Ahora, por tercera vez desde su llegada, Yisselda abandonó su dormitorio a altas horas de la noche para acudir a una cita amorosa con él en la torre oeste, que no se utilizaba desde que se cometiera allí el sangriento asesinato del anterior lord Protector.
Sus encuentros eran bastante inocentes… Se cogían de las manos, se besaban suavemente, susurraban palabras de amor, y él hablaba de matrimonio. Aunque todavía no estaba segura de esa última sugerencia (pues amaba a su padre y tenía la sensación de que le haría mucho daño si se casaba con el barón Meliadus), no podía resistir las atenciones que el barón le prodigaba. Ni siquiera estaba segura de que fuera amor lo que sentía por él, pero le gustaba la sensación de aventura y excitación que le proporcionaban aquellos encuentros.
En esta ocasión particular, mientras se deslizaba rápida y sigilosamente por los oscuros pasillos, no se dio cuenta de que la estaban siguiendo. Detrás de ella avanzaba una figura envuelta en una capa negra, que llevaba en la mano derecha una larga daga enfundada en un tahalí de cuero.

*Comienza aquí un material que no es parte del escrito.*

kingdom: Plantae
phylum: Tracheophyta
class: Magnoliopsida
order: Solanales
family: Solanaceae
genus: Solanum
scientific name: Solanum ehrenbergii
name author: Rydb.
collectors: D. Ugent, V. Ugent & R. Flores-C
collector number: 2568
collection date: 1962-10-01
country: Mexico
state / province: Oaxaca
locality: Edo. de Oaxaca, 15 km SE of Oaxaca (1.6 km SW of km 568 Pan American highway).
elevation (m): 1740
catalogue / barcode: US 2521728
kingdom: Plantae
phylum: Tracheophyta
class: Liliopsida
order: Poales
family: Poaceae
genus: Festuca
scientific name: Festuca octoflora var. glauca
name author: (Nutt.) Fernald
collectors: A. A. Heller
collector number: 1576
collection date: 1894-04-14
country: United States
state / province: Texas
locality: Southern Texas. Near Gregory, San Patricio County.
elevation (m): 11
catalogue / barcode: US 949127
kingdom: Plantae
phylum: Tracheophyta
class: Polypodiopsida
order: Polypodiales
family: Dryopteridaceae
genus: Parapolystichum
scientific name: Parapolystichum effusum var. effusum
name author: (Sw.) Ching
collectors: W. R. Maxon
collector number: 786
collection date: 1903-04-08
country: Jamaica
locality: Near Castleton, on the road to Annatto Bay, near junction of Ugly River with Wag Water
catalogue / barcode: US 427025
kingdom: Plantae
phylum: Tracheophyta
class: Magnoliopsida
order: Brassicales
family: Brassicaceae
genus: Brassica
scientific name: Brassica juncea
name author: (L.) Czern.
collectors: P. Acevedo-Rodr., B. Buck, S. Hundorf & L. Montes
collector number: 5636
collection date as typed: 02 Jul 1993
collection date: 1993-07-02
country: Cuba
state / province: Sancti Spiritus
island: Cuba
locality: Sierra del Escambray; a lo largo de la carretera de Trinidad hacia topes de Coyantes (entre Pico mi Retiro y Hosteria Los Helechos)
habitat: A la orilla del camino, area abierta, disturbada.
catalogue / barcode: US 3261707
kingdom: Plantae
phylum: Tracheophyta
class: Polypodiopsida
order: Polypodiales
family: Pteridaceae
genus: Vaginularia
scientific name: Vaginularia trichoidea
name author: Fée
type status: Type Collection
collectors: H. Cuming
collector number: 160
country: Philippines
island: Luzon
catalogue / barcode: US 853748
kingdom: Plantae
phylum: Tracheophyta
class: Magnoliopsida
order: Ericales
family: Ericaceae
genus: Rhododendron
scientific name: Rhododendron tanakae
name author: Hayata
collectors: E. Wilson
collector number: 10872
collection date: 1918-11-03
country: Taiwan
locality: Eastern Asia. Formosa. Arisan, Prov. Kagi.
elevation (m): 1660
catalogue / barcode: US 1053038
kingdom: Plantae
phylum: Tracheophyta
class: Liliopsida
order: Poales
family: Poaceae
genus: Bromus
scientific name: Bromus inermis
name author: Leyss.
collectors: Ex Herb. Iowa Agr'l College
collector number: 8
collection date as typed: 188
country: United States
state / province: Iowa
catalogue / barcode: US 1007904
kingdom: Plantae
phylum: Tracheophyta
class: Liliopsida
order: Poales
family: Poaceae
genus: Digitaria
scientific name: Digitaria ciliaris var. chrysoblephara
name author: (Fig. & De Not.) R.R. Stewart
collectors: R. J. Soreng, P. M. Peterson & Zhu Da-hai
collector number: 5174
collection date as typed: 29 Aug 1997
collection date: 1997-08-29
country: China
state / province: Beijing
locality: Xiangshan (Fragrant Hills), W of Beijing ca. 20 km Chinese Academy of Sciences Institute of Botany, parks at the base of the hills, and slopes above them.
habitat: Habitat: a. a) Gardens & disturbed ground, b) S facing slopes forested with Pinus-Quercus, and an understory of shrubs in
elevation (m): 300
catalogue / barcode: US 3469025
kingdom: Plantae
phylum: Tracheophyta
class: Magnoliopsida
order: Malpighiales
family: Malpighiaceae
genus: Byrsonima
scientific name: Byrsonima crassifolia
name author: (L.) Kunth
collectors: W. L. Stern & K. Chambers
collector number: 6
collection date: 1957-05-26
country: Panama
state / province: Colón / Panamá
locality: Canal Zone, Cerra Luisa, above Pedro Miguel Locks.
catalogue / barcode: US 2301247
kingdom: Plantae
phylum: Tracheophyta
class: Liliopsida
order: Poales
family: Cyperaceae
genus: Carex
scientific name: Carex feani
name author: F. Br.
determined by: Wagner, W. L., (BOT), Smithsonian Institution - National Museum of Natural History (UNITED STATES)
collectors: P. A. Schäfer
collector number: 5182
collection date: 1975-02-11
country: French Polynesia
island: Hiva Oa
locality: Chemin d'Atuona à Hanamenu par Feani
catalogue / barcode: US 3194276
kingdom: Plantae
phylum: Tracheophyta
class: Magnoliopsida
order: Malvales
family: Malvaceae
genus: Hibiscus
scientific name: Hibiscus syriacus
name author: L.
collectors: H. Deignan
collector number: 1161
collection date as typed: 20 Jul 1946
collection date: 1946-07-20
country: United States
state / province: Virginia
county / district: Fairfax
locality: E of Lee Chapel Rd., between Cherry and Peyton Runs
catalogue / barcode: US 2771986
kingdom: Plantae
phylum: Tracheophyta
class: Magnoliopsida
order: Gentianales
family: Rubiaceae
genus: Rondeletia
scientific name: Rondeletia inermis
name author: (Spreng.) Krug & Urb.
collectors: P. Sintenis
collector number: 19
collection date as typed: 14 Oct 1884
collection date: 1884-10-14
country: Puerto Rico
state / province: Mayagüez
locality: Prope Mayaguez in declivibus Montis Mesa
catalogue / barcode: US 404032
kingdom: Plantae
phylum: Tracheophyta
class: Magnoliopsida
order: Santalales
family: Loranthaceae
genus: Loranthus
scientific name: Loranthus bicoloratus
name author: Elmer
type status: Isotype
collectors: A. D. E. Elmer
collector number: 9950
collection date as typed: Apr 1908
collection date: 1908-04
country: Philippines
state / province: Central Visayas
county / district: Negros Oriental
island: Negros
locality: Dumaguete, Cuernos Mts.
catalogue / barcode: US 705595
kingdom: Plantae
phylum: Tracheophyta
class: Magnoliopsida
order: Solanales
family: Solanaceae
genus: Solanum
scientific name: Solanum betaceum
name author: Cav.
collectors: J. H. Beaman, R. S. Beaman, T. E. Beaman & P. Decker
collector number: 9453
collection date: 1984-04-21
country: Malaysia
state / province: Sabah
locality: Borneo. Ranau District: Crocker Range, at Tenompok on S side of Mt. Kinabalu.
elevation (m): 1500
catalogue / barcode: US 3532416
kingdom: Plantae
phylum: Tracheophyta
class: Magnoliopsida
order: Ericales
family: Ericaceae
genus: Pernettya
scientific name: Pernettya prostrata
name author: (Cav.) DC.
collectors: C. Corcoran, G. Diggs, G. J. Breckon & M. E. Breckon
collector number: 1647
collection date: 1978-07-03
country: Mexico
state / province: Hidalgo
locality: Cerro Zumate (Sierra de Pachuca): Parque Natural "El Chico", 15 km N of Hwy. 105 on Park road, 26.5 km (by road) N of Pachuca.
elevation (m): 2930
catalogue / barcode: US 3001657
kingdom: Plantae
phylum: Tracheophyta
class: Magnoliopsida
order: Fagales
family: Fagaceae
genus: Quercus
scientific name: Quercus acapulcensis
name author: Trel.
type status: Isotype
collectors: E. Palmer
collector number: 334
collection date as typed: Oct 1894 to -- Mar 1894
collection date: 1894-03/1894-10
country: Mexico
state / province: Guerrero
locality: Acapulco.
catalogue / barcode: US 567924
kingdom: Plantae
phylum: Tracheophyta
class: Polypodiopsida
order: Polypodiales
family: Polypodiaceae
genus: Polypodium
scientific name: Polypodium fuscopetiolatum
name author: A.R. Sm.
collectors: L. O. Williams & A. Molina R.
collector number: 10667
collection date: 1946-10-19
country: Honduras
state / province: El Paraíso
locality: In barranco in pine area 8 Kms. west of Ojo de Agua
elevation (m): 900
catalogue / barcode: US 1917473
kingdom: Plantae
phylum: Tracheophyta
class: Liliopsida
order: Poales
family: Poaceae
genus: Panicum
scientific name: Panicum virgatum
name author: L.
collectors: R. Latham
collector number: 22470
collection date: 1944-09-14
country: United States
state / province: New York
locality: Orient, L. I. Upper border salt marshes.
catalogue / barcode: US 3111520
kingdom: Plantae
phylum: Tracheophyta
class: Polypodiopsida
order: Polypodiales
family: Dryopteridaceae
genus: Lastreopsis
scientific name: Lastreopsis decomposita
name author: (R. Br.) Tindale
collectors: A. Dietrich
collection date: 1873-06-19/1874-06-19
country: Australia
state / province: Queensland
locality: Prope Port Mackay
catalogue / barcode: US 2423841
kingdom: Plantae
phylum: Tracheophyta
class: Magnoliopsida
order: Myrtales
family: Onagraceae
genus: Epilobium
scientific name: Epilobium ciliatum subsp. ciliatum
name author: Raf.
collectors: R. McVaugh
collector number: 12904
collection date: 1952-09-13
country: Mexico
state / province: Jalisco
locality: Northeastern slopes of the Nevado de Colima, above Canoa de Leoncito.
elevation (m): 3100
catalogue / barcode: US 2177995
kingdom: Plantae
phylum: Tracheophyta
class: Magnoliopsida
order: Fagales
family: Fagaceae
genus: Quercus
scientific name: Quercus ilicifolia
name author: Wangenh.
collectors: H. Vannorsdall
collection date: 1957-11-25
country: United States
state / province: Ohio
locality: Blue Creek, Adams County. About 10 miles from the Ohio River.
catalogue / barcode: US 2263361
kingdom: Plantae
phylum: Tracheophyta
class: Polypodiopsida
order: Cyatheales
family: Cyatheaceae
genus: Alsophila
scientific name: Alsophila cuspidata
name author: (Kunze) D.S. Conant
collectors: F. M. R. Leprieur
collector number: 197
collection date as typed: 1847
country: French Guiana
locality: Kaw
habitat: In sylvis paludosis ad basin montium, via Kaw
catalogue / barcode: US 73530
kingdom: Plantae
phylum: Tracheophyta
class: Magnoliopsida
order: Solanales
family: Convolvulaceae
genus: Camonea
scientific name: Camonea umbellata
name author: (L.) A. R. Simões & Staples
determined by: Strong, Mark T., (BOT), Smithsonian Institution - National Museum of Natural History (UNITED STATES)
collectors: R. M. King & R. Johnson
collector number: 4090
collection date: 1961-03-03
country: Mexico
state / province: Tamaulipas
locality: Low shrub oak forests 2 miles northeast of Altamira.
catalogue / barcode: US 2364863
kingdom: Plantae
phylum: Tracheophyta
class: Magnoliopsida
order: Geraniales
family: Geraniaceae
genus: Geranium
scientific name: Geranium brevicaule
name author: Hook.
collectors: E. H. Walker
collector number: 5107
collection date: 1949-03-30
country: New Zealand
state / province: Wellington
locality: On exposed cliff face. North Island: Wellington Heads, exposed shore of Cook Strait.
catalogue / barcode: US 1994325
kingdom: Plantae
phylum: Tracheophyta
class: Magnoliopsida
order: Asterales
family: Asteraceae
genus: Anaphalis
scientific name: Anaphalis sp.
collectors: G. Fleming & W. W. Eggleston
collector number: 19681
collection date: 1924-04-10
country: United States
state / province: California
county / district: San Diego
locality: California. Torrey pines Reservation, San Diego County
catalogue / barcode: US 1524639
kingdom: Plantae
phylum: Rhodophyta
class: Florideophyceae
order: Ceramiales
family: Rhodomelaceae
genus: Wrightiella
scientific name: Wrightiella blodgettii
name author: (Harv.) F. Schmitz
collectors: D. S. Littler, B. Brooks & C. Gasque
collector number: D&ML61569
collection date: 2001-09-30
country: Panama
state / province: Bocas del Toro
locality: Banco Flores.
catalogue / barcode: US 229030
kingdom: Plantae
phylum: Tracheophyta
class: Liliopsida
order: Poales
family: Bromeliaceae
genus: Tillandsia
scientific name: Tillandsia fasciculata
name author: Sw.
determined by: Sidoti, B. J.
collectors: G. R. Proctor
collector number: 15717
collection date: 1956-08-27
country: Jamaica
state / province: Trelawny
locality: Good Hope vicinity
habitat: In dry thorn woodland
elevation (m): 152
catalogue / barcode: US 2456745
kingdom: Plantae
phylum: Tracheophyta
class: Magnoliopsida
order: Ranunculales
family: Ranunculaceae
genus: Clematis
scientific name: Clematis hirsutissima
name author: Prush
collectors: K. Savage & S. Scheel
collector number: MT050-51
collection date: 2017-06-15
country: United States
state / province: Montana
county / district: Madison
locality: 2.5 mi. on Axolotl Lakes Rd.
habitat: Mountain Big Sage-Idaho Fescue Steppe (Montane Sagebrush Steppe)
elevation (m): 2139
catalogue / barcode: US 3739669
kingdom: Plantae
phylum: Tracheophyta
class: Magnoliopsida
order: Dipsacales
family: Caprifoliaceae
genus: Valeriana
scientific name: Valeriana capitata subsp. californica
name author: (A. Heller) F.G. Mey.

Con el corazón latiéndole violentamente en el pecho y los rojos labios ligeramente abiertos en una semisonrisa, Yisselda subió rápidamente los escalones que conducían a la torre, hasta llegar a la pequeña estancia de la tórrela, donde ya la estaba esperando el barón.
El hombre se inclinó cortésmente ante ella y después la estrechó entre sus brazos, acariciando su piel suave a través del ligero batín de seda que llevaba puesto. En esta ocasión, su beso fue más firme, casi brutal, y la respiración de la joven se hizo más profunda al devolvérselo, aferrándose a su espalda cubierta de cuero. Entonces, la mano del barón descendió hacia su cintura y después hacia su muslo y, por un momento, ella apretó estrechamente su cuerpo contra el del hombre, tratando después de apartarse al experimentar una creciente y desconocida sensación de pánico.
Pero él la retuvo, jadeante. Un rayo de luz lunar penetró por la estrecha ventana iluminando el rostro del barón y poniendo al descubierto su ceño fruncido y la expresión de odio de sus ojos.
—Yisselda, tenéis que casaros conmigo. Podemos abandonar el castillo de Brass esta misma noche y mañana ya estaremos más allá de las torres. Vuestro padre no se atreverá a seguirnos hasta Granbretan.